Copy out the lines of the records word for word, starting with the line containing "Task: after every" and ending with the line containing "0.120546, 0.987421, -0.379014]]", both included. Leave the pictures out of your answer.

*** Opening of Records ***

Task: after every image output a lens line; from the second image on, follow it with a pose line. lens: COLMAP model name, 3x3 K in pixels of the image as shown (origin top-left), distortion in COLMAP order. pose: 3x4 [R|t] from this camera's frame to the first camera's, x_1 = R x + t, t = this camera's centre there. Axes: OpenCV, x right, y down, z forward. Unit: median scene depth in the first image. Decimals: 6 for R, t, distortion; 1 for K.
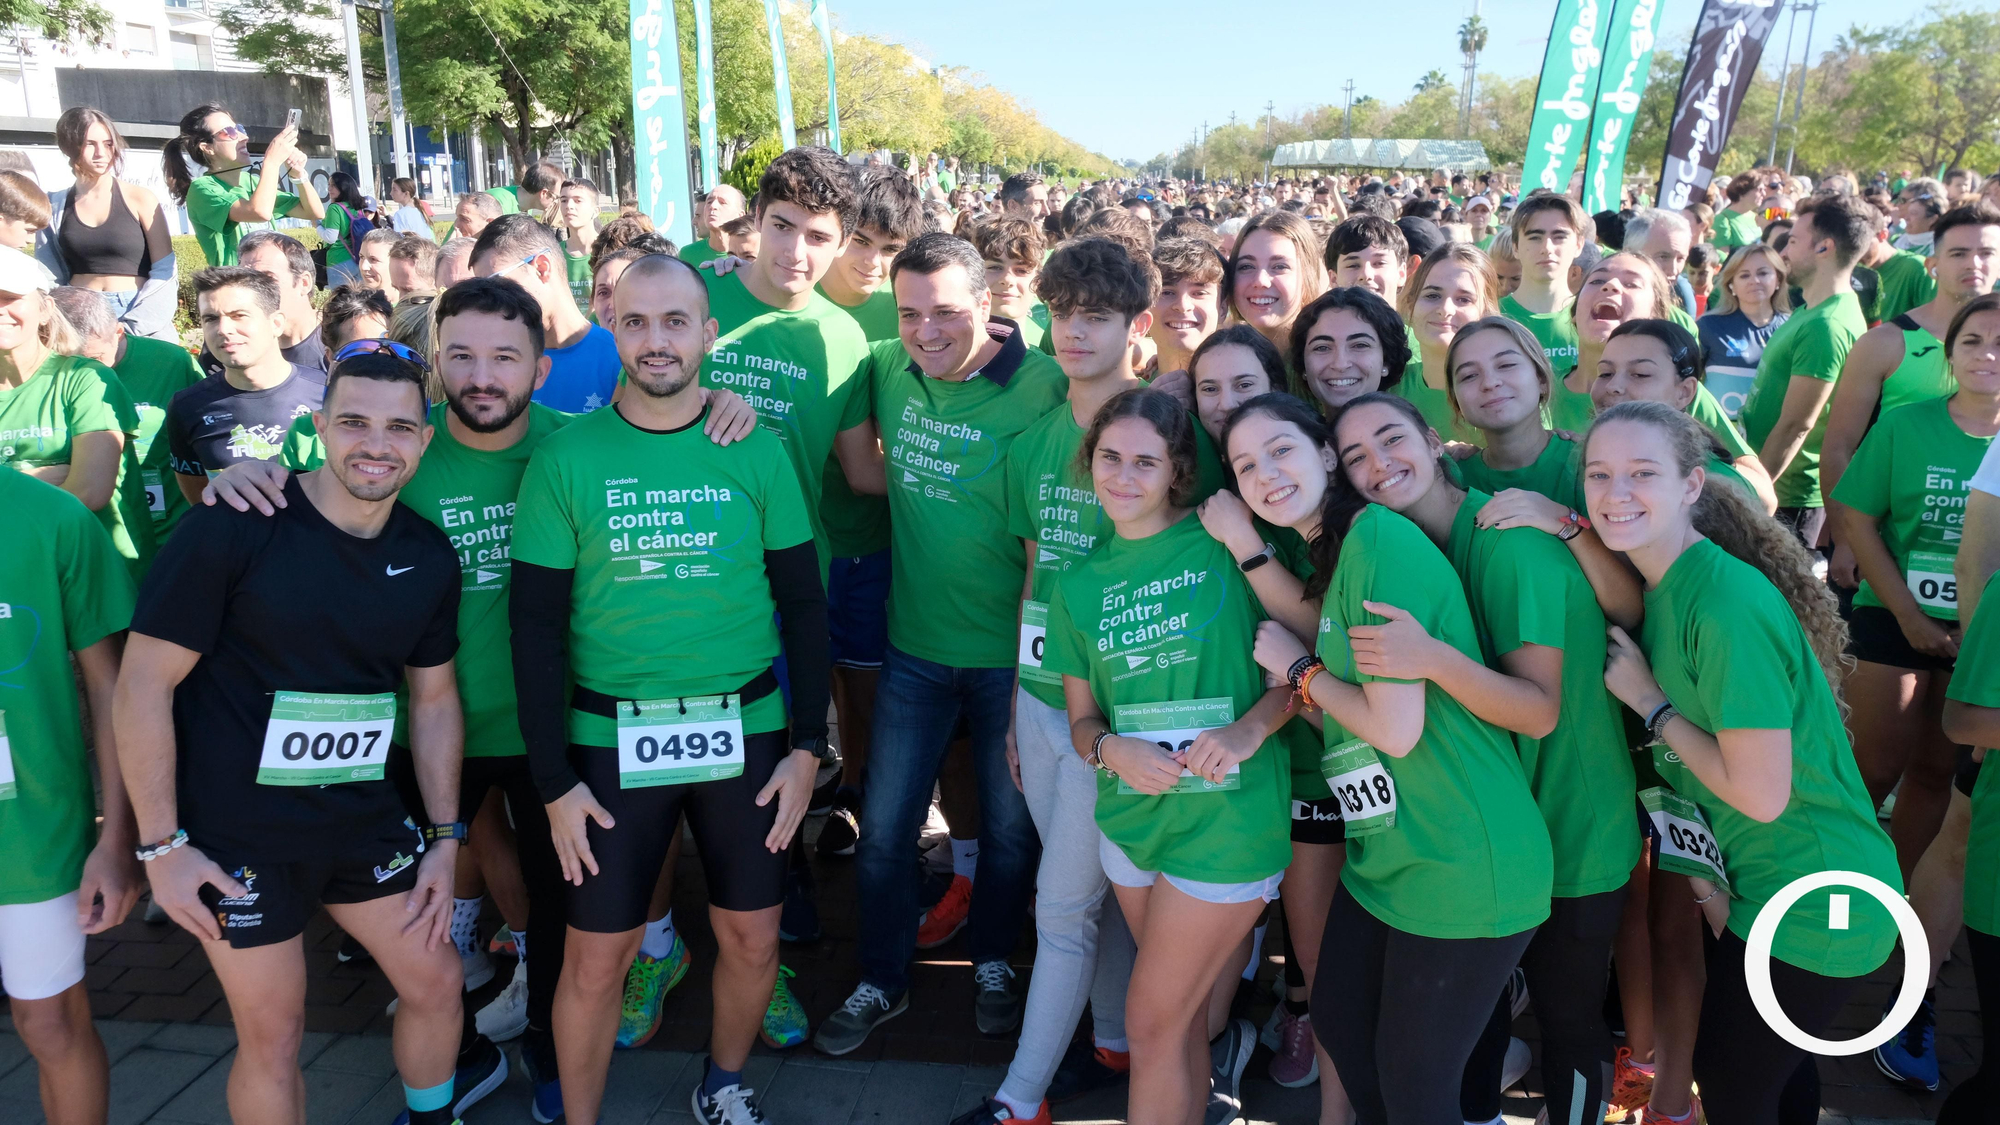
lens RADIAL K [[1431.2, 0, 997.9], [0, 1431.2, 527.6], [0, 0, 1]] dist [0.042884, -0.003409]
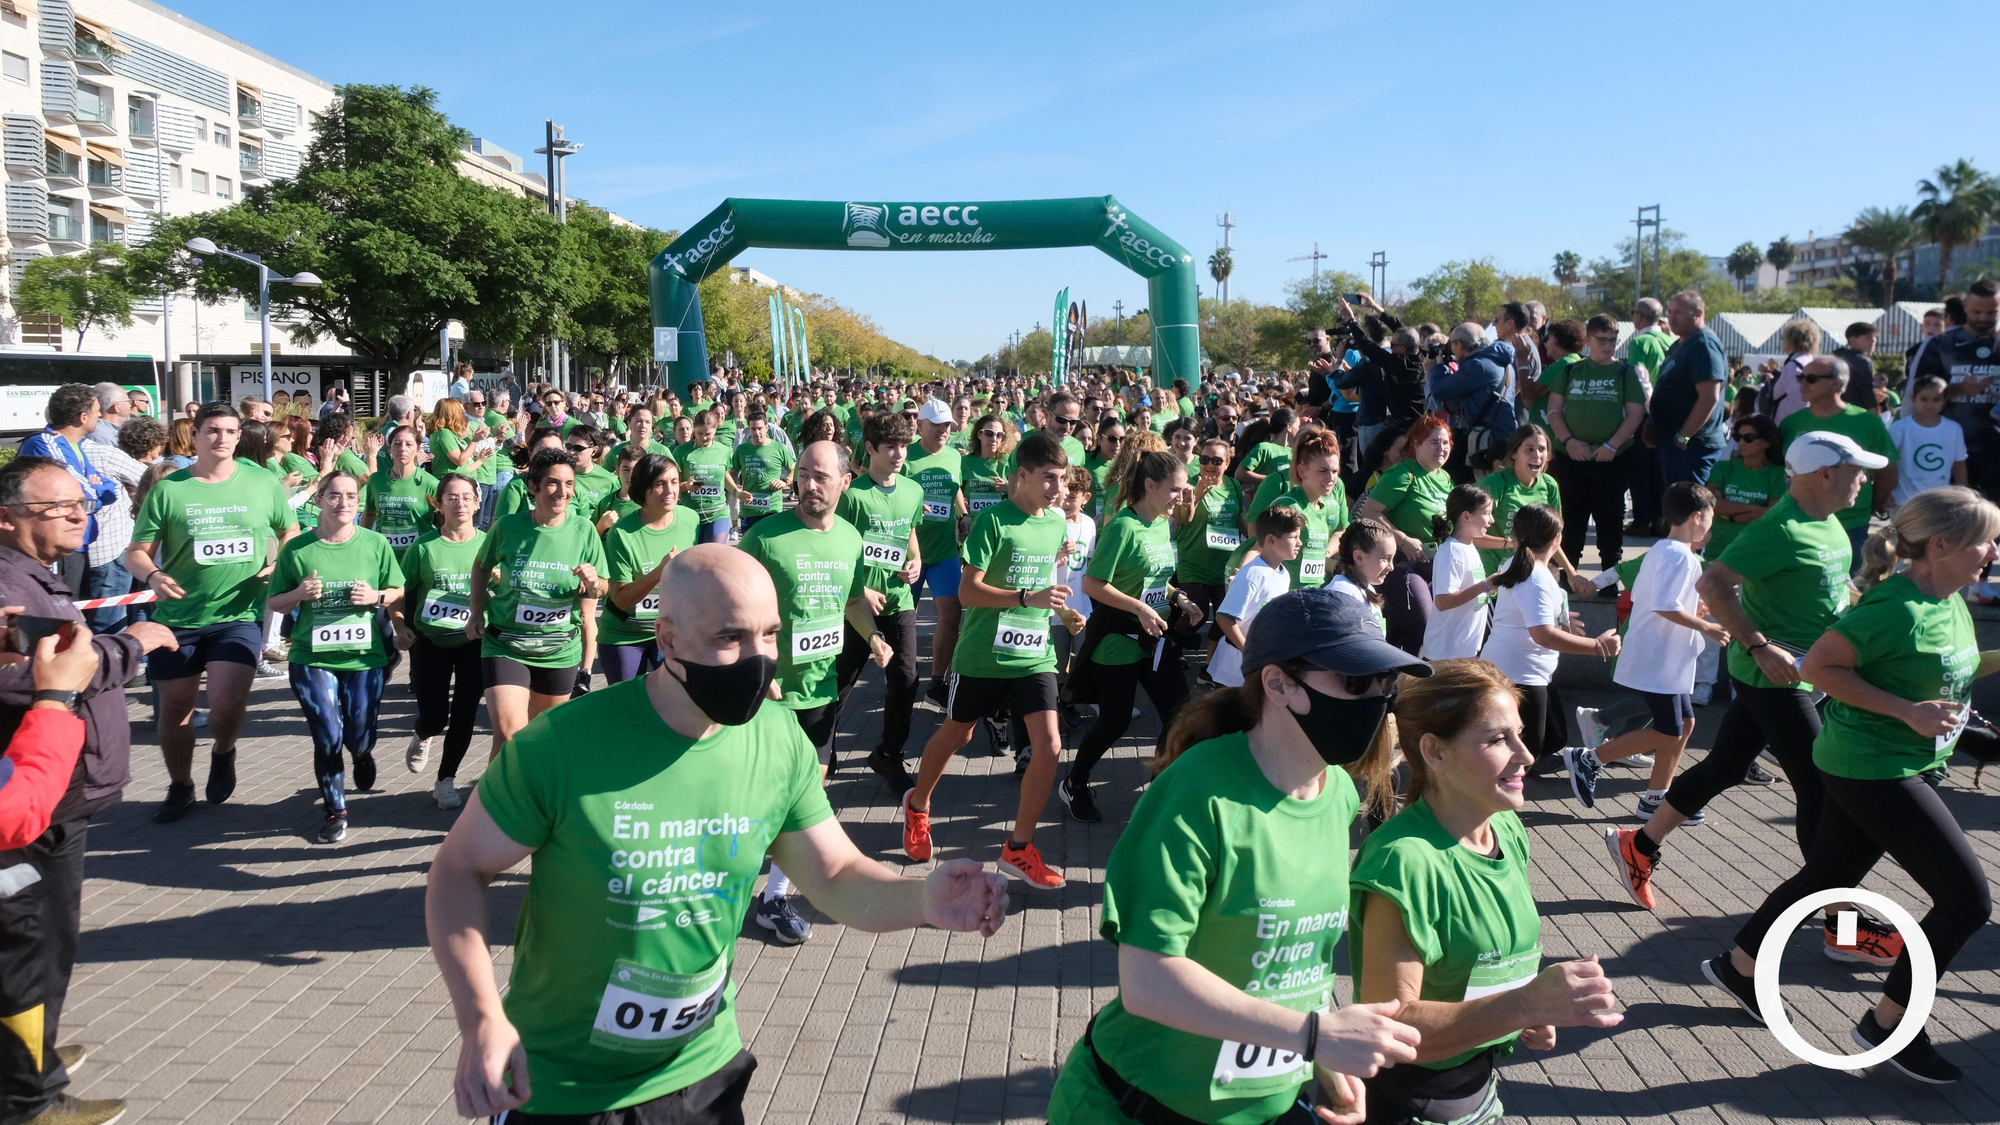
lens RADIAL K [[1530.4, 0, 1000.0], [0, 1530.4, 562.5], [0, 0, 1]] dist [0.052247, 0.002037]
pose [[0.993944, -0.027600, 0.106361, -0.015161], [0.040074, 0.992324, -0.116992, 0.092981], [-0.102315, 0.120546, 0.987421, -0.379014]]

*** Close of Records ***
*** Opening of Records ***

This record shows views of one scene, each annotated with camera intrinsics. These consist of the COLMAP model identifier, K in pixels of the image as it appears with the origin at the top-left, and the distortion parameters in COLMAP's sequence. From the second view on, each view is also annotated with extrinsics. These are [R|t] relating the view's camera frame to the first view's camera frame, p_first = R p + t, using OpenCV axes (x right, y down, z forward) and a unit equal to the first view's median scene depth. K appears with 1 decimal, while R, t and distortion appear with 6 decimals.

*** Close of Records ***

* [Completed task]
Task: after every image output a lens line; from the second image on, follow it with a pose line. lens: COLMAP model name, 3x3 K in pixels of the image as shown (origin top-left), distortion in COLMAP order. pose: 3x4 [R|t] from this camera's frame to the first camera's, x_1 = R x + t, t = this camera's centre there. Axes: OpenCV, x right, y down, z forward. Unit: median scene depth in the first image. Decimals: 6 for R, t, distortion; 1 for K.
lens RADIAL K [[1431.2, 0, 997.9], [0, 1431.2, 527.6], [0, 0, 1]] dist [0.042884, -0.003409]
lens RADIAL K [[1530.4, 0, 1000.0], [0, 1530.4, 562.5], [0, 0, 1]] dist [0.052247, 0.002037]
pose [[0.993944, -0.027600, 0.106361, -0.015161], [0.040074, 0.992324, -0.116992, 0.092981], [-0.102315, 0.120546, 0.987421, -0.379014]]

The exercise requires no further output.